**EXTRAIT DU TEXTE**.
● ● ●

Hommages & témoignages

Témoignage de Monsieur Franz GAIGNEROT

[TEXTE DICTÉ PAR FRANZ GAIGNEROT EN 1993]

RETOUR D’ALLEMAGNE, EN AVION MILITAIRE BRITANNIQUE, DU LIEUTENANT GAIGNEROT FRANZ, PRISONNIER DE GUERRE FRANÇAIS, À L’AÉRODROME DU BOURGET, LE 31 MAI 1945.

Lors de l’avancée de l’Armée Soviétique, les Allemands ont fait évacuer vers l’Ouest, le 31 janvier 1945, à pied et dans la neige, tous les Officiers français de l’OFLAG II B (Arnwald). Atteint de dysenterie, j’ai dû abandonner notre colonne, et les Allemands, fort mécontents, m’ont mis dans une charrette de blessés et de malades. Et c’est ainsi que je suis arrivé à l’infirmerie de l’important STALAG IIA, à 5km de Neubrandenbourg (petite ville située sensiblement à 100 km au Nord de Berlin).

Là, bien soigné par un médecin et bien nourri par les militaires français, je me suis très vite rétabli. Une nuit, le Sergent Hatte m’a réveillé, et – m’informant qu’il faisait partie du "groupe de confiance" des sous-officiers, gradés et soldats de ce STALAG – m’a demandé, au nom de tous ses camarades, de me préparer à prendre le commandement de ce camp, lors de sa libération. Pour ce faire, ils m’ont retiré furtivement de l’infirmerie, m’ont caché des Allemands dans leurs baraquements et m’ont prié de garder mes galons de Lieutenant. Après notre honteuse défaite et cinq années de captivité, j’ai alors passé un des moments les plus émouvants de ma vie.

Les Allemands, qui pointaient toujours, des miradors de ce STALAG IIA, leur mitrailleuses sur nous… l’ont, finalement, évacué en mars 1945… quelques heures avant l’arrivée des premiers éléments des troupes soviétiques. Et, soudain, nous avons aperçu leurs chars. Ils ont fait un quart de tour… et, s’avançant lentement vers nous, ont écrasé les barbelés du camp. Nous nous sommes, alors, précipités en criant notre joie, vers ces Russes qui descendaient de leurs chars… et nous les avons étreints dans nos bras.

● ● ●

**À FAIRE**.
[1] D'après le témoignage de Franz Gaignerot, à quelle date les Allemands ont-ils fait évacuer vers l'Ouest les officiers français de l'OFLAG II B ?
[2] Prolongez le témoignage de Franz Gaignerot sur sa captivité en reprenant juste après sa dernière phrase.

● ● ●

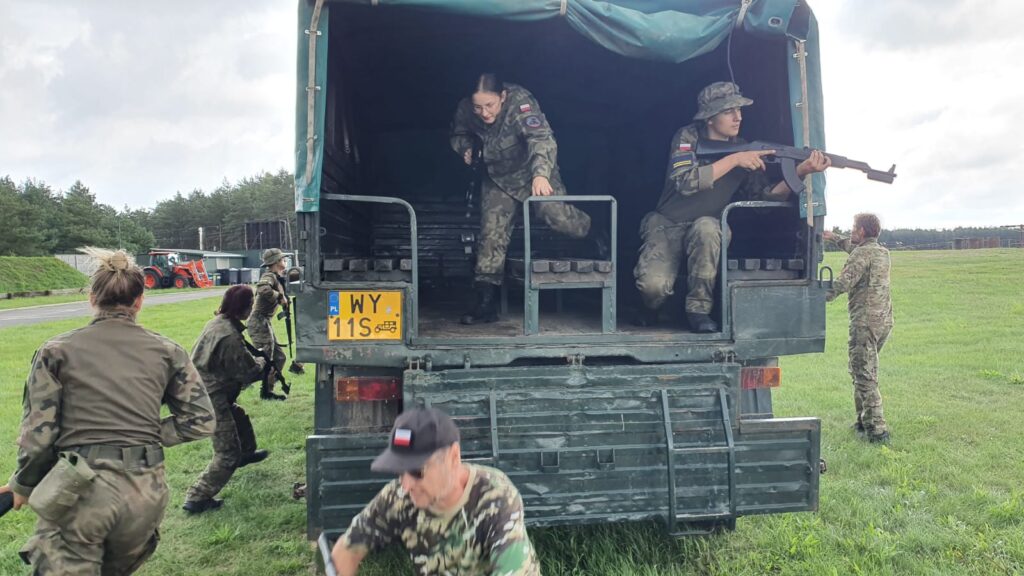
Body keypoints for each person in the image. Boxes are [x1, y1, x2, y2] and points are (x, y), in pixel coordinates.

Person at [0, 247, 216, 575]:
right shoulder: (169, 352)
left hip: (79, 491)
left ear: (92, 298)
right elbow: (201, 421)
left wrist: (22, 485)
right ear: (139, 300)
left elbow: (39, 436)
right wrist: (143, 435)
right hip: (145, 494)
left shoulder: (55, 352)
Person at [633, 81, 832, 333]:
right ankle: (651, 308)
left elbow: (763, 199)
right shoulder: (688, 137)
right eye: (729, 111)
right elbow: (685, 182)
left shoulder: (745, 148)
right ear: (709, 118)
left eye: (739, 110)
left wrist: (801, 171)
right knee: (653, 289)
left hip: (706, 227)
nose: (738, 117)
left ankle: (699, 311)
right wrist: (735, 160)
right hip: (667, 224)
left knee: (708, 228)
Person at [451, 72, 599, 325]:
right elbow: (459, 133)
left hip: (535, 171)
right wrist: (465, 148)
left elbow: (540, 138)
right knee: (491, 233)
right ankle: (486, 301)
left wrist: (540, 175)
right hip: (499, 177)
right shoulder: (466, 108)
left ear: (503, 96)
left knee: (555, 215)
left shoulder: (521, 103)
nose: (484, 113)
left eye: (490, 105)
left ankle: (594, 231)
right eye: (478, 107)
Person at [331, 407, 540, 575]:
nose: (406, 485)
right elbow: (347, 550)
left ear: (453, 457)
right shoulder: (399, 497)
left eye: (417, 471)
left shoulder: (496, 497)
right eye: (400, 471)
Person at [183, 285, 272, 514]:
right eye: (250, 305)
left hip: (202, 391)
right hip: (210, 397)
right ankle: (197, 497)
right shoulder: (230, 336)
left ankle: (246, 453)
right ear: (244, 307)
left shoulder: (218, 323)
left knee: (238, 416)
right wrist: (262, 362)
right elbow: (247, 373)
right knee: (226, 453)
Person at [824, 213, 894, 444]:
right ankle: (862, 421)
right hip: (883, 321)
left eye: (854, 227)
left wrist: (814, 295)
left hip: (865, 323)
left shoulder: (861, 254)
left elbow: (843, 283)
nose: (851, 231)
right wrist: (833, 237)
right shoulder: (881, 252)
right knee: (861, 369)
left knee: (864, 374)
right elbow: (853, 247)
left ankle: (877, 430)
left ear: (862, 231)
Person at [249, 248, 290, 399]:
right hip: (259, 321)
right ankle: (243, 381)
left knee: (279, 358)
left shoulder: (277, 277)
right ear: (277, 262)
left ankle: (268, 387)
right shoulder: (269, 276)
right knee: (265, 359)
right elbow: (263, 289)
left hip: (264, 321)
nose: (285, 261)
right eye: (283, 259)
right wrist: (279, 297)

● ● ●

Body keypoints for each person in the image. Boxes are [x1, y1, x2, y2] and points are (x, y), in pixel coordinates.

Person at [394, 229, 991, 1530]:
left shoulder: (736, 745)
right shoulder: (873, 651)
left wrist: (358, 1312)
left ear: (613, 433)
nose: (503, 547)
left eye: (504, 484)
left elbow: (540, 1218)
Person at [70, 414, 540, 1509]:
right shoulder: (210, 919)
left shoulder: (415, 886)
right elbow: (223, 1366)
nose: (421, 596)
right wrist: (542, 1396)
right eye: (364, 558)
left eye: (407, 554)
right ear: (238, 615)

● ● ●

**RÉSULTATS**.
[1] Le 31 janvier 1945.

[2]
Mais, très vite, sous les ordres de leurs Officiers, nos libérateurs ont pris du recul. Un de leurs interprètes s’est avancé vers nous et nous a demandé si les prisonniers de guerre français de ce camp avaient pu mettre sur pied une ébauche d’organisation.

Alors je me suis présenté. J’ai déclaré mon nom et mon grade et ma désignation, par tous les militaires de ce camp, pour en prendre le commandement. J’ai dit toute notre admiration pour la victoire des armées soviétiques ; et j’ai, enfin, ajouté que je souhaitais vivement rencontrer l’autorité compétente de nos libérateurs. Il a paru quelque peu étonné par mon propos. Il m’a demandé d’ordonner à tous les hommes du STALAG IIA de retrouver un comportement militaire – de demeurer très calmes et d’éviter tout désordre.

Puis, après avoir pris connaissance de ma baraque, il m’a prié d’y demeurer, consigné, en attendant les décisions de l’Armée Rouge.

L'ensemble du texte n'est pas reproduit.